*Data provided*:
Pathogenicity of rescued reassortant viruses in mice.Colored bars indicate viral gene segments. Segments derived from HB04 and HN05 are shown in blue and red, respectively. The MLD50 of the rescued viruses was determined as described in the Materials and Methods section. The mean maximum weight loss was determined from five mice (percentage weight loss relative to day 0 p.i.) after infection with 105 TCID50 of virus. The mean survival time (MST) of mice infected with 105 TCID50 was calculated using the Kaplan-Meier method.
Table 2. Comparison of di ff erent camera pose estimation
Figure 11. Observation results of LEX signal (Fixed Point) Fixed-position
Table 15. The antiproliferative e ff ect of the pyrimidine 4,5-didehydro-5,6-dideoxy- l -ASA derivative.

--

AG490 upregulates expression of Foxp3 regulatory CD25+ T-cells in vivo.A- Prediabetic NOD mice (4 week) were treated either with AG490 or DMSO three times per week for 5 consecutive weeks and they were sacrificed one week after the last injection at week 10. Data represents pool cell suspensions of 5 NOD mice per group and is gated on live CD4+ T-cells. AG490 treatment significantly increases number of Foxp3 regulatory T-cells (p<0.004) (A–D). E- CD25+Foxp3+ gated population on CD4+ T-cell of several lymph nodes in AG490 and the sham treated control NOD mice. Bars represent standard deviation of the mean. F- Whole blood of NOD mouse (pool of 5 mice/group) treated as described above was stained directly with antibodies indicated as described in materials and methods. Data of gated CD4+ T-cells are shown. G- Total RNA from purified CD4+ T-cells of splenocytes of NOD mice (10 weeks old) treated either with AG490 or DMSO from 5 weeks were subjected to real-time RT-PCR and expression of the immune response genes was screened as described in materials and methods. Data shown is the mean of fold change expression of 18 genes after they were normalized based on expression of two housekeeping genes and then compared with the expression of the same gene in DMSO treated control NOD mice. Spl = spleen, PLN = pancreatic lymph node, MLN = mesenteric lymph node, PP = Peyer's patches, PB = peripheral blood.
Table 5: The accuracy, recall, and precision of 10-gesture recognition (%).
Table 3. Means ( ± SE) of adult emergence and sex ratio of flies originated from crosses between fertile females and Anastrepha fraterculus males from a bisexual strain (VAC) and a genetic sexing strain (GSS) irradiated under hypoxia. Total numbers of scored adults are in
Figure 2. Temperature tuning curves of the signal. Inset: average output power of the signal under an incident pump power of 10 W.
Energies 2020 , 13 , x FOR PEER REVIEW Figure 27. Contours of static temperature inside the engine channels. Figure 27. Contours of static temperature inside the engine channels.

*Problem to work on*:
Please give back, exactly as it stands above, the stretch from the line with "Table 5: The" through the line with "Energies 2020 , 13", and no line outside it.

*Your solution*:
Table 5: The accuracy, recall, and precision of 10-gesture recognition (%).
Table 3. Means ( ± SE) of adult emergence and sex ratio of flies originated from crosses between fertile females and Anastrepha fraterculus males from a bisexual strain (VAC) and a genetic sexing strain (GSS) irradiated under hypoxia. Total numbers of scored adults are in
Figure 2. Temperature tuning curves of the signal. Inset: average output power of the signal under an incident pump power of 10 W.
Energies 2020 , 13 , x FOR PEER REVIEW Figure 27. Contours of static temperature inside the engine channels. Figure 27. Contours of static temperature inside the engine channels.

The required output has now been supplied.